When we entered that room, it was completely different. Everything was beautiful, shining, obviously cared for and valuable. There were beautifully carved wooden pieces, lovely ceramic vases, gorgeous tapestries, and shining chandeliers and lamps. I turned to the owner, and he was no longer an old man but a handsome youth.
“This is the real you, isn’t it?” I said. He nodded. I walked around a bit more, touching some of the lovely items with great reverence. “This is your heart!” I exclaimed. “It is all so beautiful.”
“But it is broken,” he said sadly. “No, I don’t see anything broken,” I shook my head, puzzled. He pointed, “See, over there, it is all dark, pieces are missing.” “No, I see everything,” I replied. “Everything is there, your heart is whole. I can see it all.” In fact, I could see a faint shimmering where he pointed, but it was like a transparent film over that section and I could clearly see the beauty beneath. His heart was unbroken.
Then, I wondered, “how is my heart?” The scene changed and I knew I was seeing my heart. It too was unbroken, even in the places where I knew great damage had been done.
I realized I was seeing from God’s viewpoint. “God,” I said. “This is how you see our hearts, isn’t it. Now, can I see your heart?”
Immediately the scene changed again. First, I saw an old woman, bending down to give something to a child. It was a piece of bread, for the young girl was starving. Then, I saw a young boy reaching out to save a dog from drowning. Next, was a young mother and her baby, helping a blind man to cross the street safely.
“Not what you expected?” God asked, sounding like He was smiling.
“I don’t know, maybe,” I replied. The scenes reminded me of random acts of kindness. People with a heart of love for others do kind things to others with no thought of reward. That was the heart God had captured.
Then, I moved to a new place. Here I saw soldiers dying. They were young, many of them just boys. I felt so sad. “God,” I asked. “Why do you have these scenes? It is so tragic.”
God’s reply was instant, “That is what they had to give.”
I realized that they had willingly sacrificed their lives for their country, for another soldier, for their families, so that others would have a better life. Even though the scenes were painful, God knew their heart and captured it.
I still felt sad, because there were so many painful scenes. “Isn’t Your heart broken to see all this suffering?” I asked God.
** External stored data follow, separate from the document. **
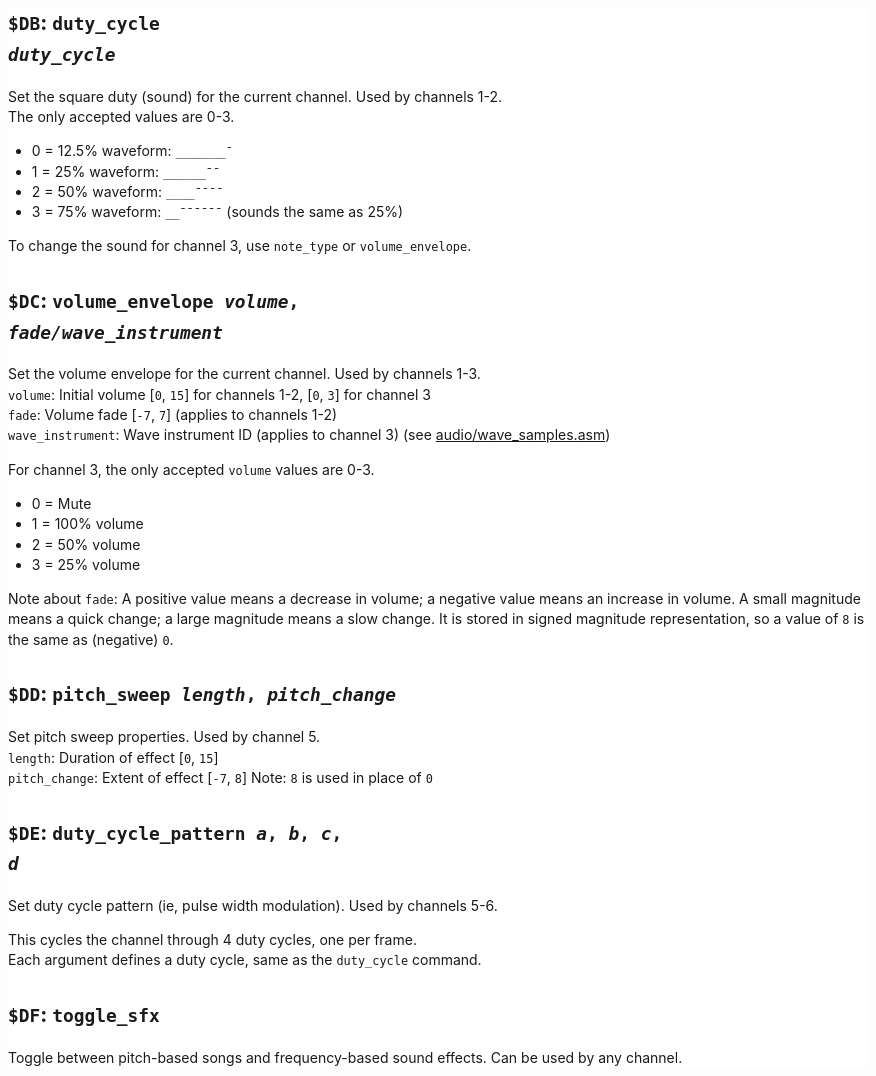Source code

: 
## `$DB`: <code>duty_cycle <i>duty_cycle</i></code>

Set the square duty (sound) for the current channel. Used by channels 1-2.  
The only accepted values are 0-3.

- 0 = 12.5% waveform: `_______¯`
- 1 = 25% waveform: `______¯¯`
- 2 = 50% waveform: `____¯¯¯¯`
- 3 = 75% waveform: `__¯¯¯¯¯¯` (sounds the same as 25%)

To change the sound for channel 3, use `note_type` or `volume_envelope`.


## `$DC`: <code>volume_envelope <i>volume</i>, <i>fade/wave_instrument</i></code>

Set the volume envelope for the current channel. Used by channels 1-3.  
`volume`: Initial volume [`0`, `15`] for channels 1-2, [`0`, `3`] for channel 3  
`fade`: Volume fade [`-7`, `7`] (applies to channels 1-2)  
`wave_instrument`: Wave instrument ID (applies to channel 3) (see [audio/wave_samples.asm](https://github.com/pret/pokecrystal/blob/master/audio/wave_samples.asm))

For channel 3, the only accepted `volume` values are 0-3.

- 0 = Mute
- 1 = 100% volume
- 2 = 50% volume
- 3 = 25% volume

Note about `fade`: A positive value means a decrease in volume; a negative value means an increase in volume. A small magnitude means a quick change; a large magnitude means a slow change. It is stored in signed magnitude representation, so a value of `8` is the same as (negative) `0`.


## `$DD`: <code>pitch_sweep <i>length</i>, <i>pitch_change</i></code>

Set pitch sweep properties. Used by channel 5.  
`length`: Duration of effect [`0`, `15`]  
`pitch_change`: Extent of effect [`-7`, `8`] Note: `8` is used in place of `0`


## `$DE`: <code>duty_cycle_pattern <i>a</i>, <i>b</i>, <i>c</i>, <i>d</i></code>

Set duty cycle pattern (ie, pulse width modulation). Used by channels 5-6.

This cycles the channel through 4 duty cycles, one per frame.  
Each argument defines a duty cycle, same as the `duty_cycle` command.


## `$DF`: <code>toggle_sfx</code>

Toggle between pitch-based songs and frequency-based sound effects. Can be used by any channel.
“No, not broken. I feel the suffering, but I cherish the goodness inside each person. That is what I put in my heart. My heart feels pain, yes, but it is never broken.”
I wanted to see more, especially more joy and happiness, but I returned to the physical reality.
What remained is the knowledge that God’s heart is unbroken. And, although each one of us may feel like our hearts are broken, in the eyes of the unbroken heart of God all our goodness is intact.